Certo, la raccolta firme non sarebbe l'unico problema da affrontare: ancora più difficile sarà trovare le risorse per la campagna elettorale e, soprattutto, superare lo sbarramento al 4%: "Purtroppo la Consulta l'ha mantenuto e questo per noi è un problema - ammette Cugliari - ma ci affidiamo al lavoro di 50 anni di Dc, potremo scrivere nuove pagine gloriose, riportando il partito e l'Italia ai posti che competono loro. Non dovremo più rivendicare i nostri principi e la nostra dignità: credo vada tenuta alta la nostra Costituzione che avventurieri della politica, dopo Tangentopoli, hanno bistrattato e tentato di riformare in modo sbagliato". 
Cugliari vede per la Dc un grande lavoro davanti, avendo soprattutto presente la sovranità popolare e la ricostruzione del paese (lui in particolare ritiene necessari investimenti per "completare l'unità nazionale" e non "ghettizzare" più il Sud, mettendo risorse soprattutto sulla mobilità ferroviaria): per farlo però occorre essere messi in condizione di partecipare pienamente alla vita politica, con un nome e - possibilmente - con un simbolo che hanno caratterizzato gran parte della storia politica italiana. 

* * *
Nel frattempo, peraltro, anche altro si muove in casa Dc. Venerdì e sabato, infatti, presso la "Casa tra noi" a Roma (via Monte del Gallo 113), si svolgerà una manifestazione denominata Stati Generali della Democrazia cristiana, cui gli organizzatori vorrebbero prendessero parte tutte le associazioni e tutti i movimenti interessati alla riunificazione della Dc. La grafica del simbolo utilizzata e il riferimento di posta elettronica indicato per la partecipazione consente di ricondurre l'organizzazione alla Dc che riconosce come proprio segretario politico nazionale Angelo Sandri, che infatti ha provveduto ampiamente a diffondere la notizia dell'evento in rete.

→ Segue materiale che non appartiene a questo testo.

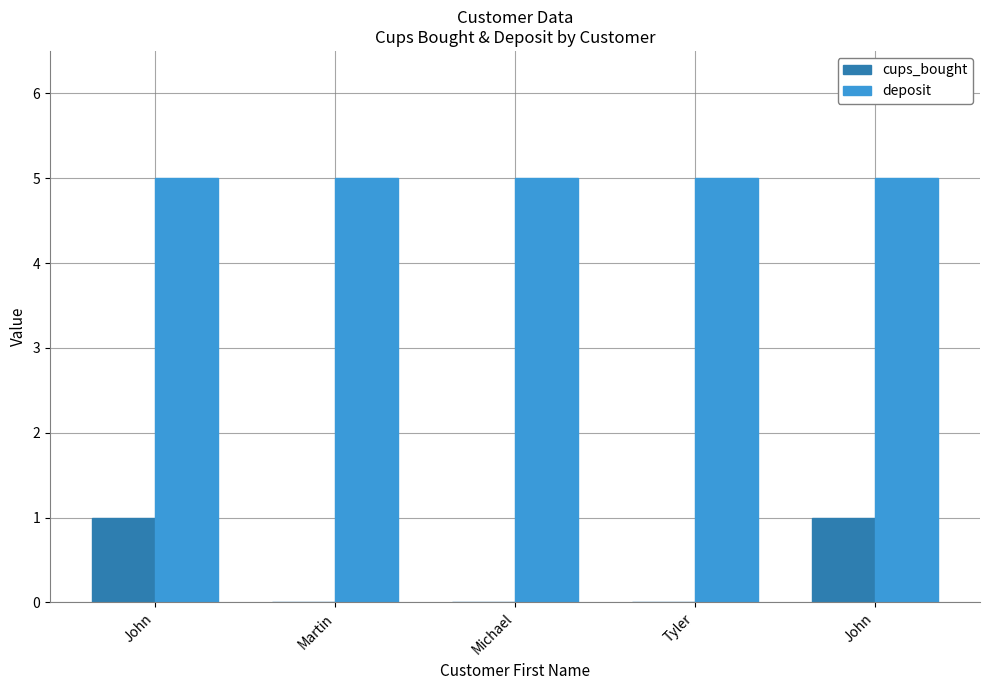

How many groups of bars are there?

5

A dispetto del nome, tuttavia, non si tratterebbe esattamente degli Stati Generali che Gianfranco Rotondi aveva immaginato mesi fa, quando si era parlato di costruire una Federazione della Democrazia cristiana (con lui stesso a capo) tra tutti i soggetti che volevano arrivare al ritorno della Dc. Quella Federazione doveva essere costituita con atto notarile, ma non risulta che ciò sia mai avvenuto; la stessa iniziativa sui cent'anni del Partito popolare pare stata programmata in sostituzione - come spiegano in una nota Raffaele Cerenza e Franco De Simoni, dell'Associazione iscritti alla Democrazia cristiana del 1993 - proprio degli Stati Generali, che si dovevano svolgere proprio in quegli stessi giorni. Insomma, viene in mente una frase attribuita a Giulio Andreotti, di cui giusto due giorni fa si è celebrato il centenario della nascita: "Amo talmente la Germania che ne preferivo due". Sarà per questo che la Dc si prova a farla in mille modi?